§ **WHAT IS BEING ASKED**
Copy each line containing the word "Rendered" from the records that follow, please.

§ **DATA FOR THE TASK**
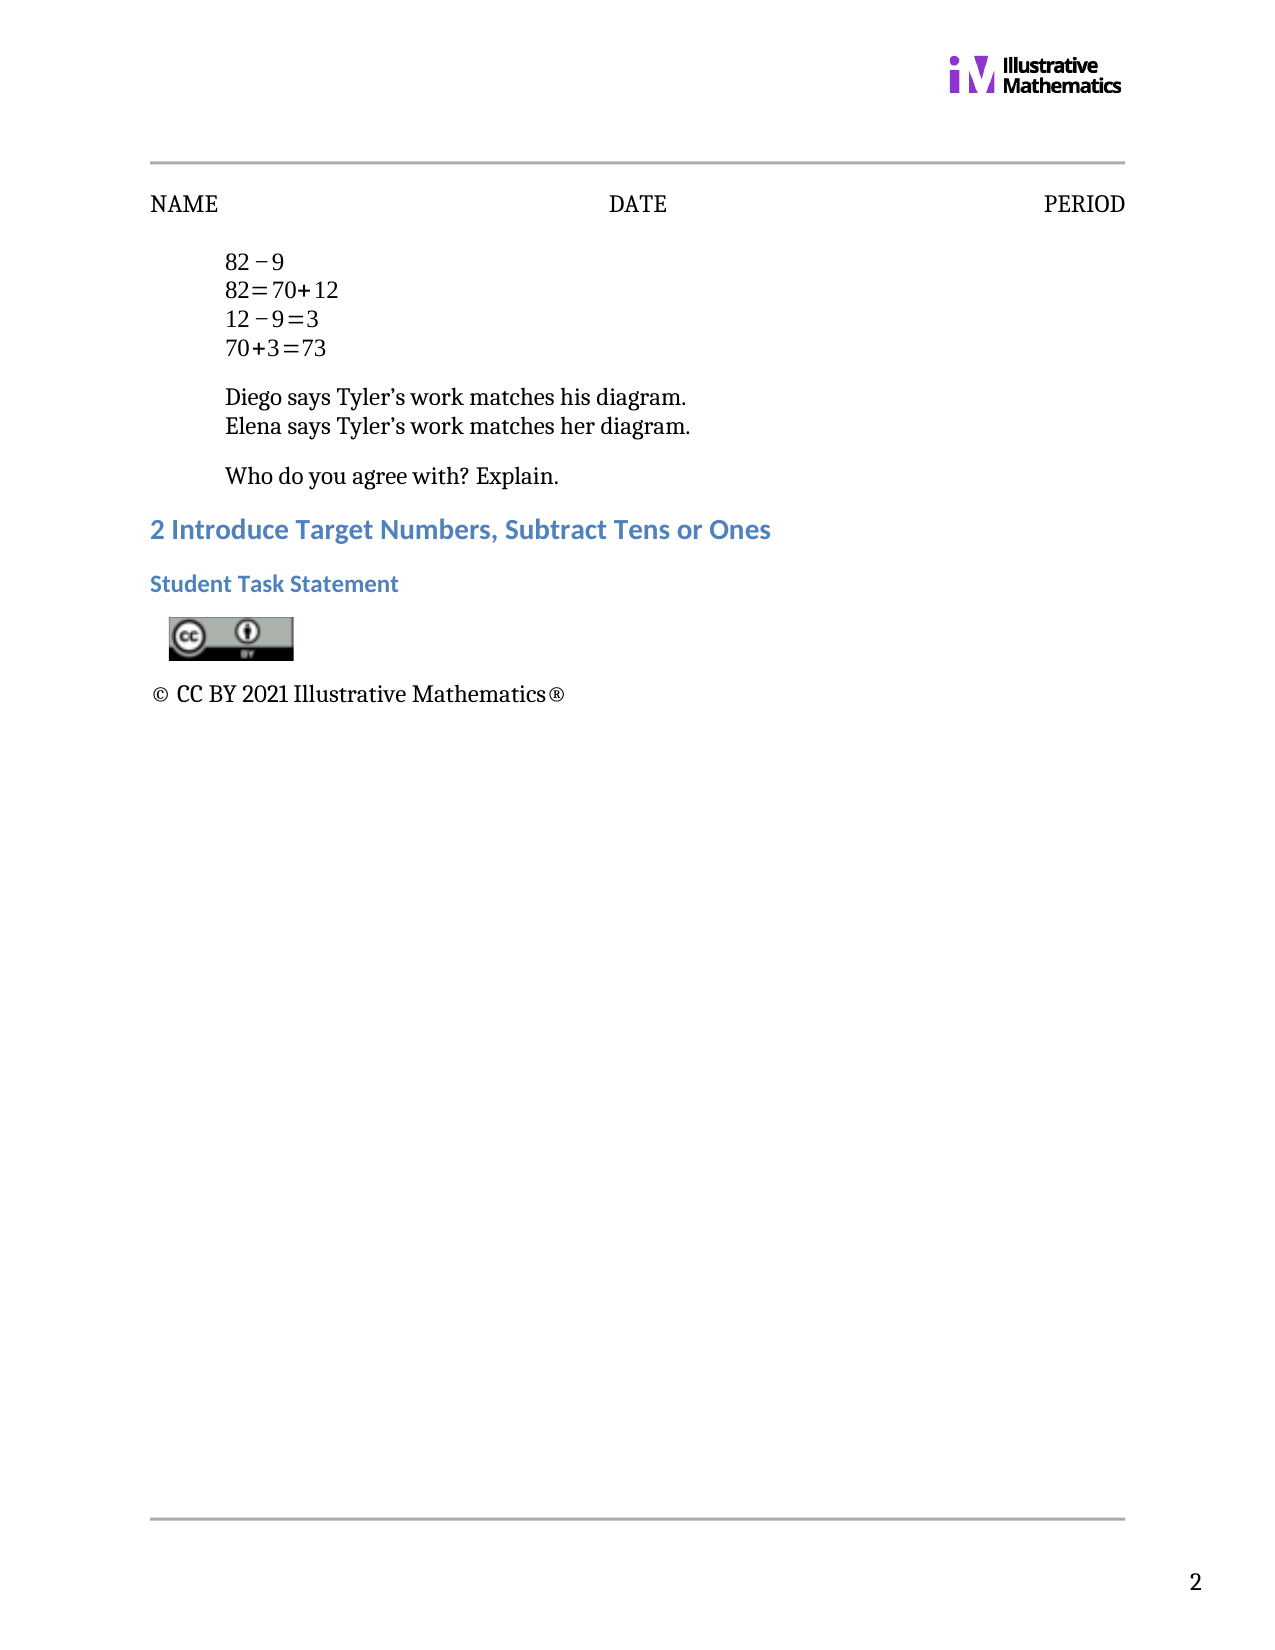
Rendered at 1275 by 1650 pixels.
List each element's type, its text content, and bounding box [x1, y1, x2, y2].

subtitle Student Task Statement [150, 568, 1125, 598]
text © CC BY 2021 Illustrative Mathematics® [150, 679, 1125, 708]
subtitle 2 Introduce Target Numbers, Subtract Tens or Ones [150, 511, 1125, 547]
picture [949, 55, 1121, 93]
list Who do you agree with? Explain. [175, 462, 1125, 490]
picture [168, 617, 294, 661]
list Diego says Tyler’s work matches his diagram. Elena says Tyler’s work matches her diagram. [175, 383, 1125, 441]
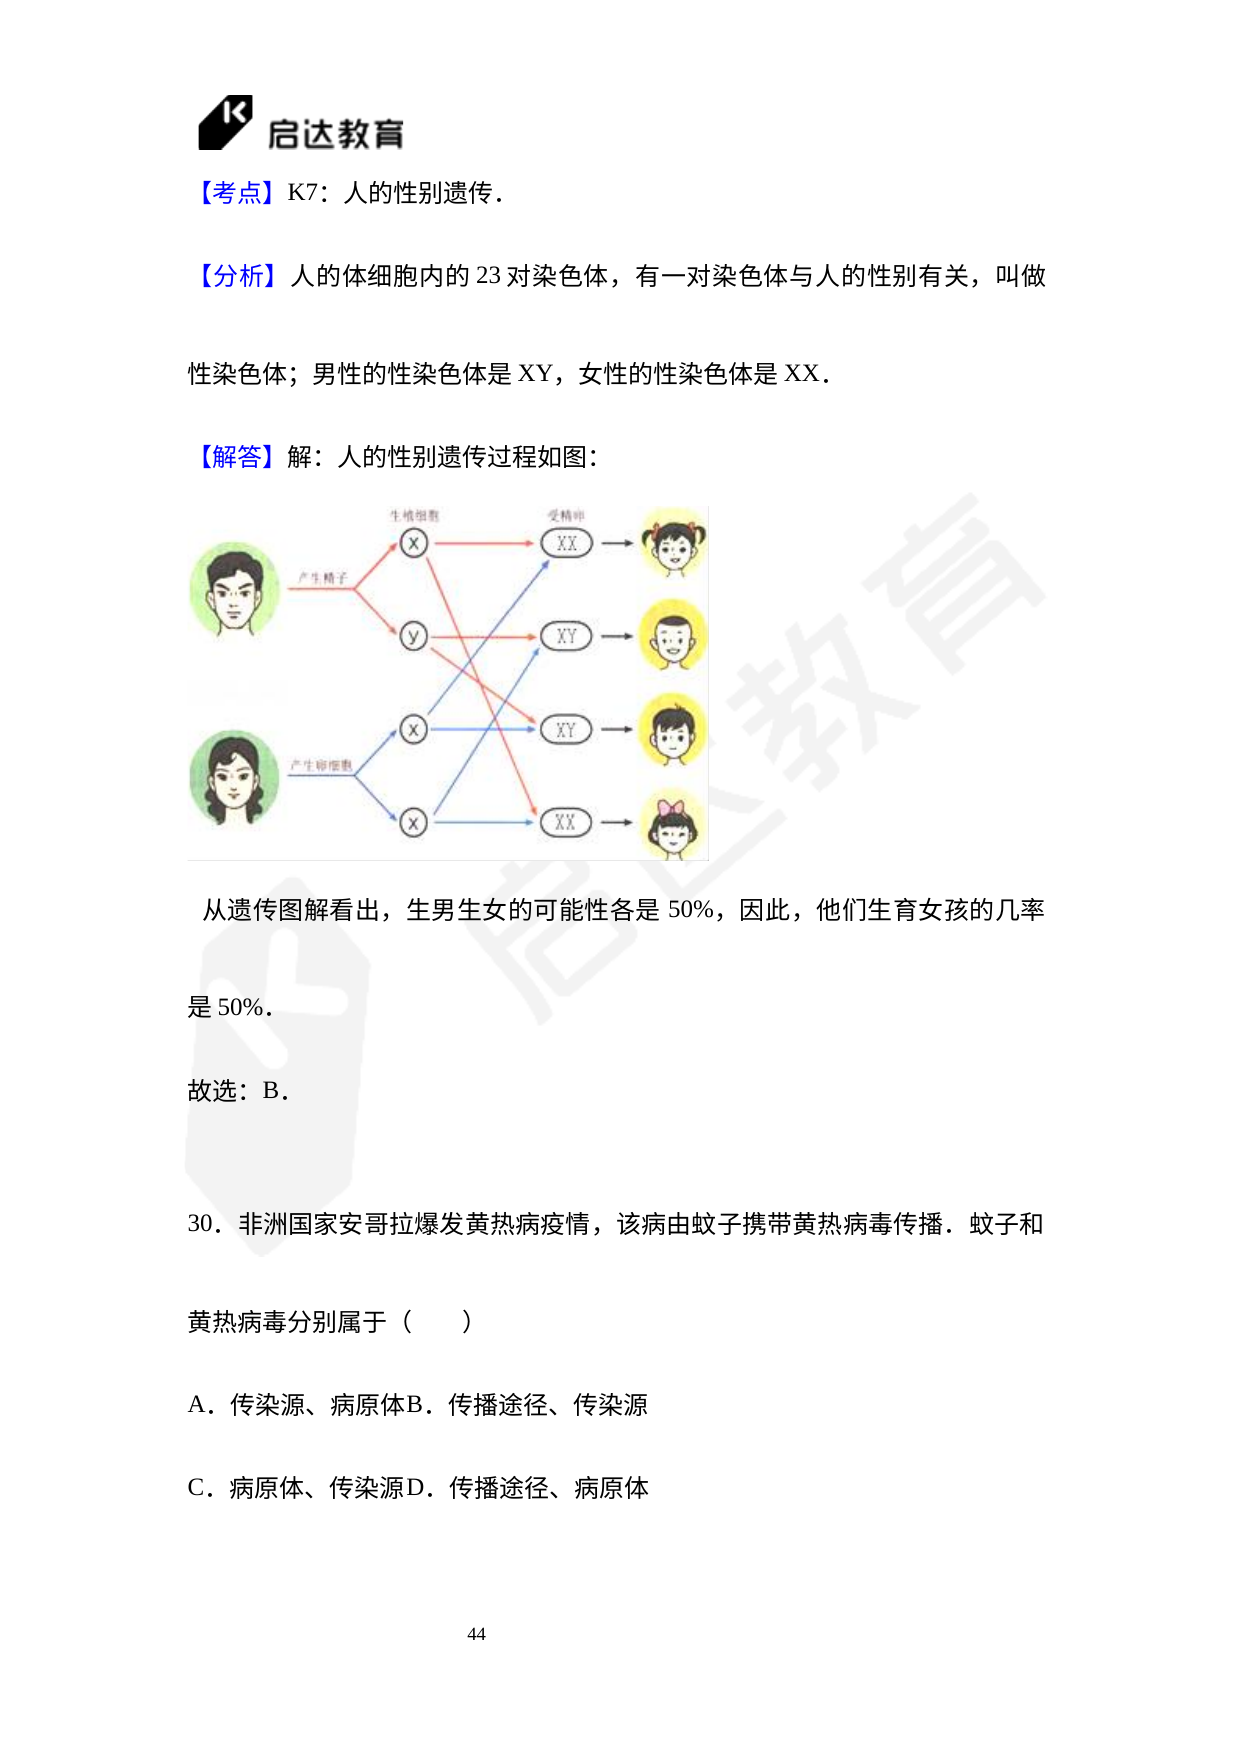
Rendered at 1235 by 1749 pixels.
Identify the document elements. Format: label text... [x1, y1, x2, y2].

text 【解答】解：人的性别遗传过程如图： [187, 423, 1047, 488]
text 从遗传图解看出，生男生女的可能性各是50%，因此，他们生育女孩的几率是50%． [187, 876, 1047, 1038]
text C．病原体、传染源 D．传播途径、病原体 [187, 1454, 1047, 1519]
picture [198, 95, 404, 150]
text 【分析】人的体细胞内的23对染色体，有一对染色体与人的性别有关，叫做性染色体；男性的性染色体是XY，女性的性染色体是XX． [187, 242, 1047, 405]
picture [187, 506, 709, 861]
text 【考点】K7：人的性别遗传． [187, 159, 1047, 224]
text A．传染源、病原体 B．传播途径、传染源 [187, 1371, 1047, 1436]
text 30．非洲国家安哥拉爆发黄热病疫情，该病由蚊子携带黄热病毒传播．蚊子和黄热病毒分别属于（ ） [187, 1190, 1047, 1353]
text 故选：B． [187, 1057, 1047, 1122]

* * *

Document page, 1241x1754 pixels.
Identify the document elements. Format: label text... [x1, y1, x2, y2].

§ **YOUR SOLUTION**
Rendered at 1275 by 1650 pixels.
Rendered at 1235 by 1749 pixels.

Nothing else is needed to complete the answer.